CRISPR-CasΦ is a novel family of miniaturized RNA-guided endonucleases from phages 1,2. These novel ribonucleoproteins (RNPs) provide a compact scaffold gathering all key activities of a genome editing tool2. Here, we provide the first structural insight into CasΦ singular DNA targeting and cleavage mechanism by determining the cryoEM structure of CasΦ3 with the triple strand R-loop generated after DNA cleavage.

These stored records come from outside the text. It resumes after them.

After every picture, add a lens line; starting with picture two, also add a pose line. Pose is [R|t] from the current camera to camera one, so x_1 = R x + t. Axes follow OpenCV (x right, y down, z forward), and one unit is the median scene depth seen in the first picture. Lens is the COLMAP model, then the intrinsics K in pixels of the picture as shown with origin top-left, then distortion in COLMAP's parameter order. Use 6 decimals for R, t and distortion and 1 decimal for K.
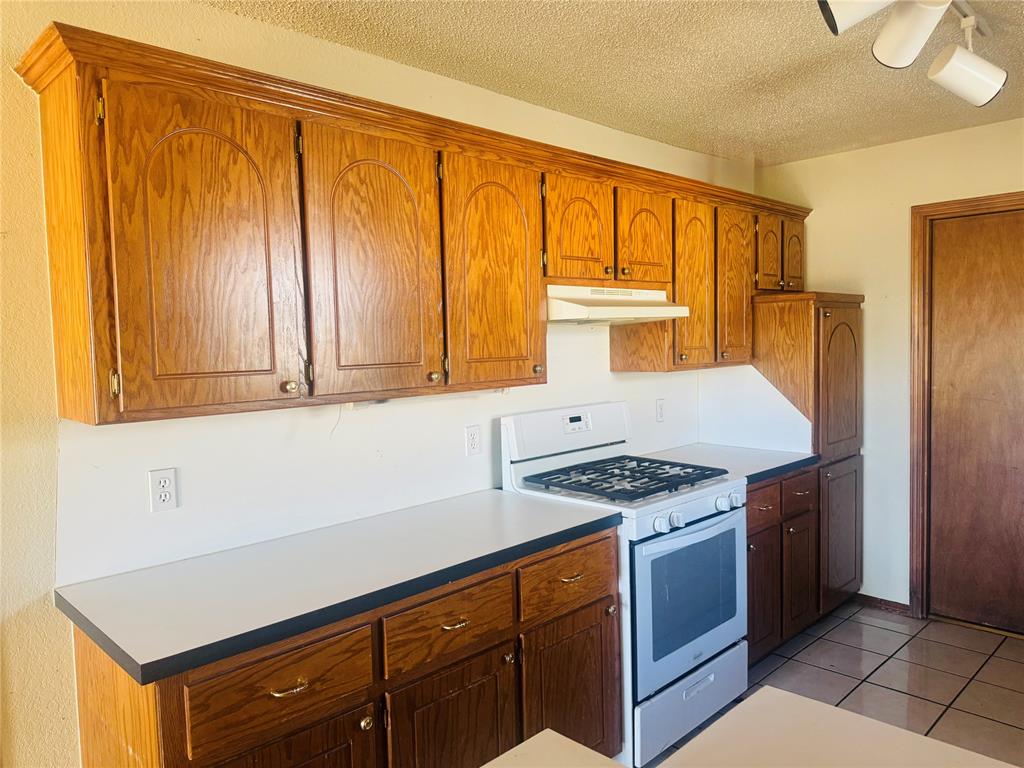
lens RADIAL K [[712.6, 0, 498.2], [0, 712.6, 382.6], [0, 0, 1]] dist [0.086979, -0.117303]
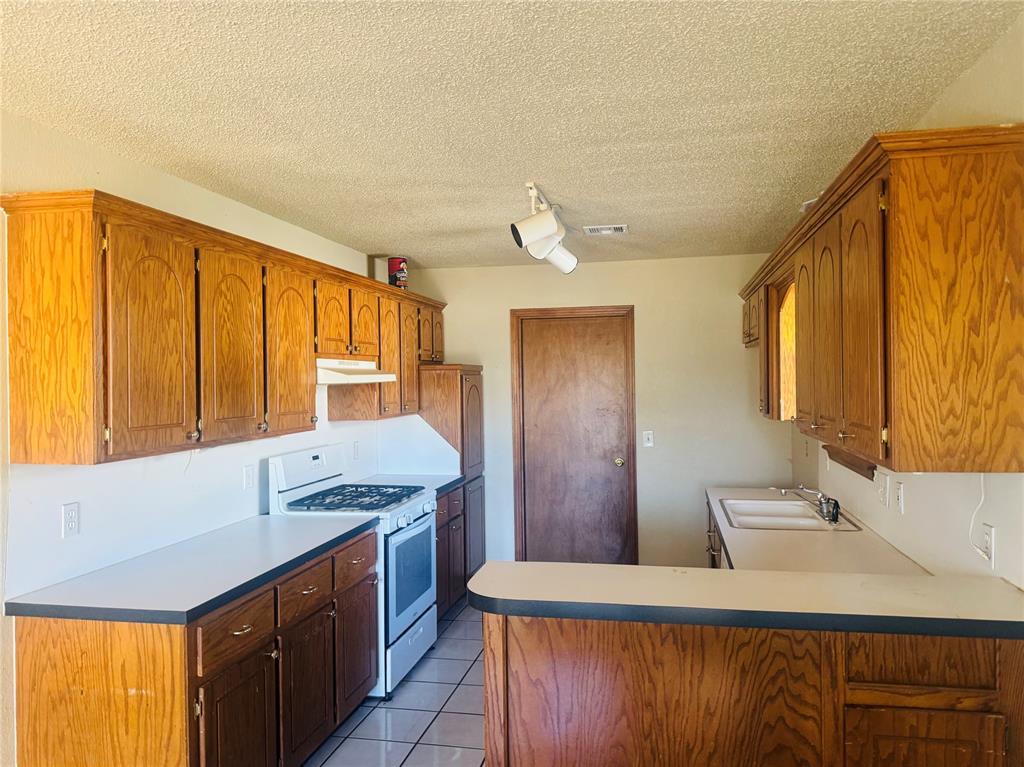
lens RADIAL K [[712.6, 0, 498.2], [0, 712.6, 382.1], [0, 0, 1]] dist [0.086979, -0.117303]
pose [[0.842441, 0.011707, 0.538662, -0.362109], [0.025886, 0.997730, -0.062168, 0.003811], [-0.538167, 0.066317, 0.840225, -0.337234]]
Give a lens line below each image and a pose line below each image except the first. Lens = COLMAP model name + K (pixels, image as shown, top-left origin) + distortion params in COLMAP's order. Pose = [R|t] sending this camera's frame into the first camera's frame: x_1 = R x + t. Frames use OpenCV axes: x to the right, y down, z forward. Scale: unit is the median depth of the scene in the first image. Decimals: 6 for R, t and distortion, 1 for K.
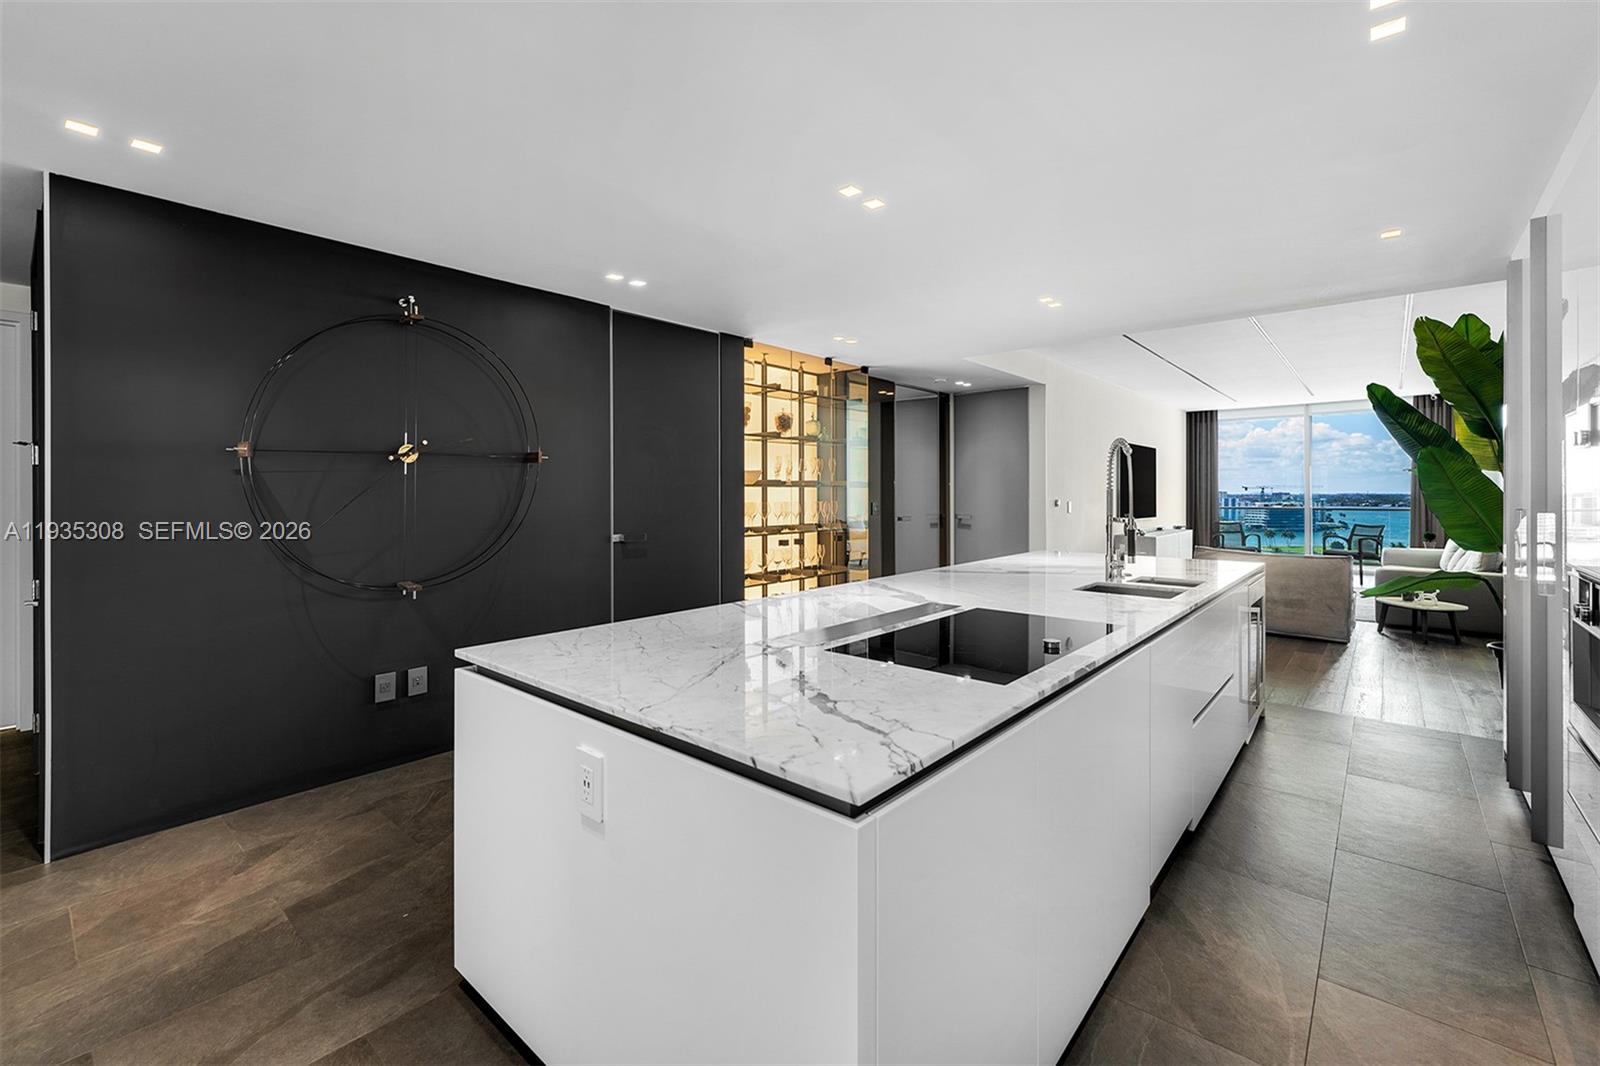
lens RADIAL K [[657.5, 0, 808.9], [0, 657.5, 502.3], [0, 0, 1]] dist [0.001095, -0.000321]
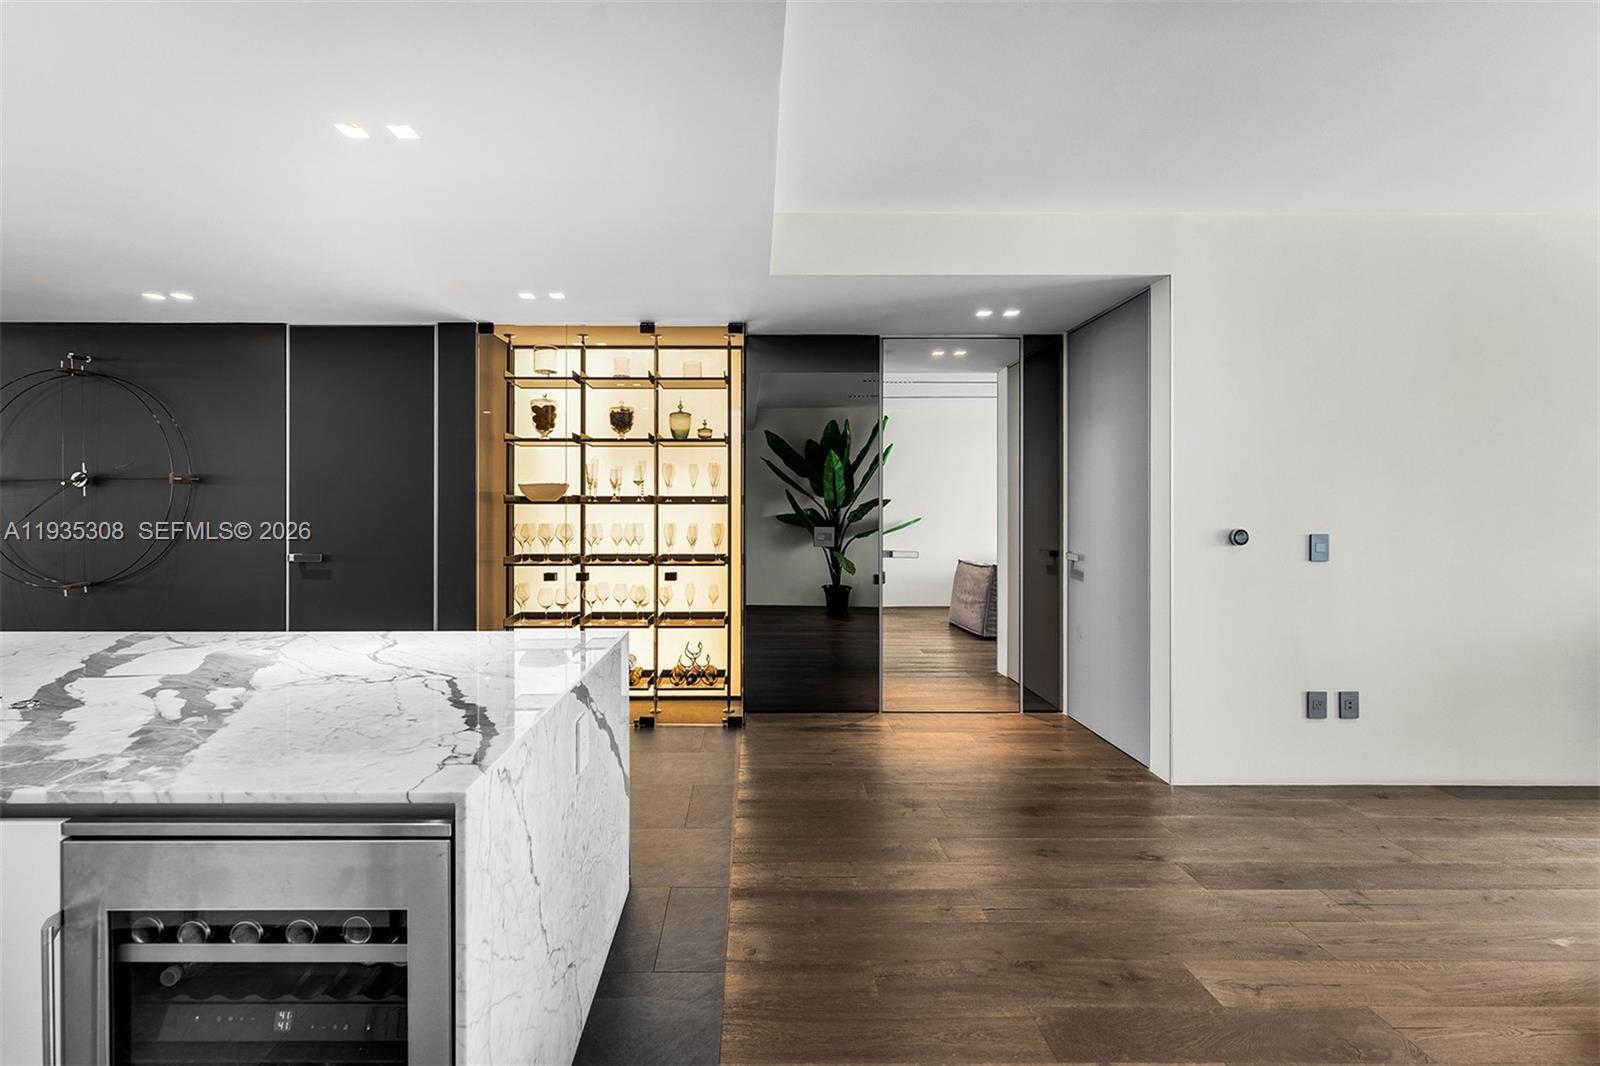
lens RADIAL K [[657.5, 0, 789.7], [0, 657.5, 519.3], [0, 0, 1]] dist [0.001095, -0.000321]
pose [[0.659395, 0.011810, -0.751704, 0.704971], [-0.012690, 0.999909, 0.004579, -0.012377], [0.751689, 0.006520, 0.659485, 0.684360]]
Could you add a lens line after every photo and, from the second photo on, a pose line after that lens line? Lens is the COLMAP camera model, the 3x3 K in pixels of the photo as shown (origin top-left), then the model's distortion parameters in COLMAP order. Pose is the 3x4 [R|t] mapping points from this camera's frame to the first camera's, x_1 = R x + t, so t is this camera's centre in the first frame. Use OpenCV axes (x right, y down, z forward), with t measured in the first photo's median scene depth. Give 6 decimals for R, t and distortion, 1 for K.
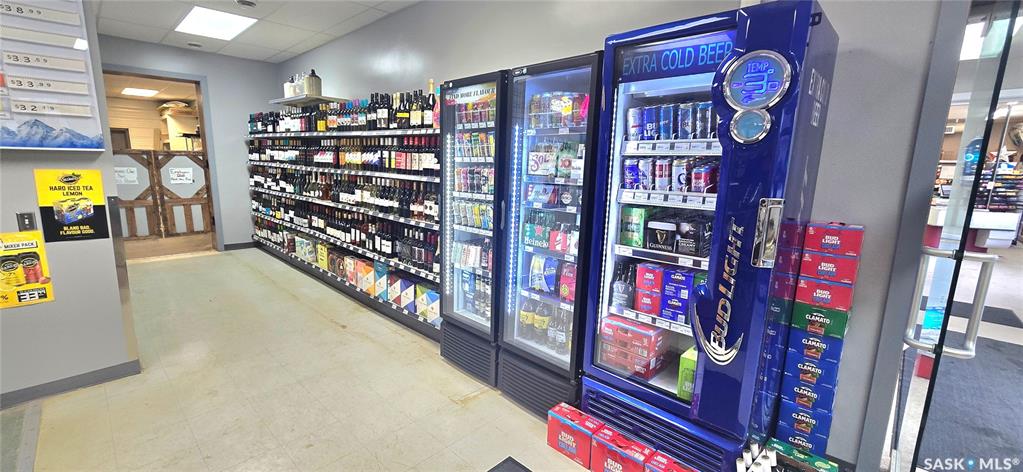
lens RADIAL K [[416.8, 0, 506.1], [0, 416.8, 235.9], [0, 0, 1]] dist [-0.000935, -0.000191]
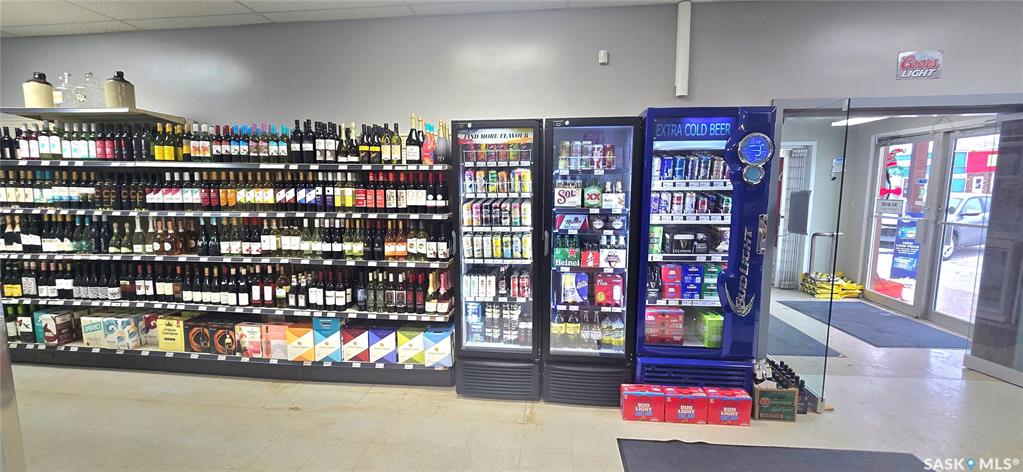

The structure reveals the unique machinery for target unwinding to form the crRNA-DNA hybrid and cleaving the target DNA. The protospacer adjacent motif (PAM) is recognised by the target strand (T-strand) and non-target strand (NT-strand) PAM interacting domains (TPID and NPID). Unwinding occurs after insertion of the conserved α1 helix disrupting the dsDNA, thus facilitating the crRNA-DNA hybrid formation. The NT-strand is funnelled towards the RuvC catalytic site, while a long helix of TPID separates the displaced NT-strand and the crRNA-DNA hybrid avoiding DNA re-annealing. The crRNA-DNA hybrid is directed to the stop (STP) domain that splits the hybrid guiding the T-strand towards the RuvC active site. The conserved RuvC insertion of the CasΦ family is extended along the hybrid, interacting with the phosphate backbone of the crRNA. A cluster of hydrophobic residues anchors the RuvC insertion in a cavity of the STP domain. The assembly of the hybrid promotes the shortening of the RuvC insertion, thus pulling the STP towards the RuvC active site to activate catalysis. These findings illustrate why CasΦ unleashes unspecific cleavage activity, degrading ssDNA molecules after activation. Site-directed mutagenesis in key residues support CasΦ3 target DNA and non-specific ssDNA cutting mechanism. Our analysis provides new avenues to redesign the compact CRISPR-CasΦ nucleases for genome editing.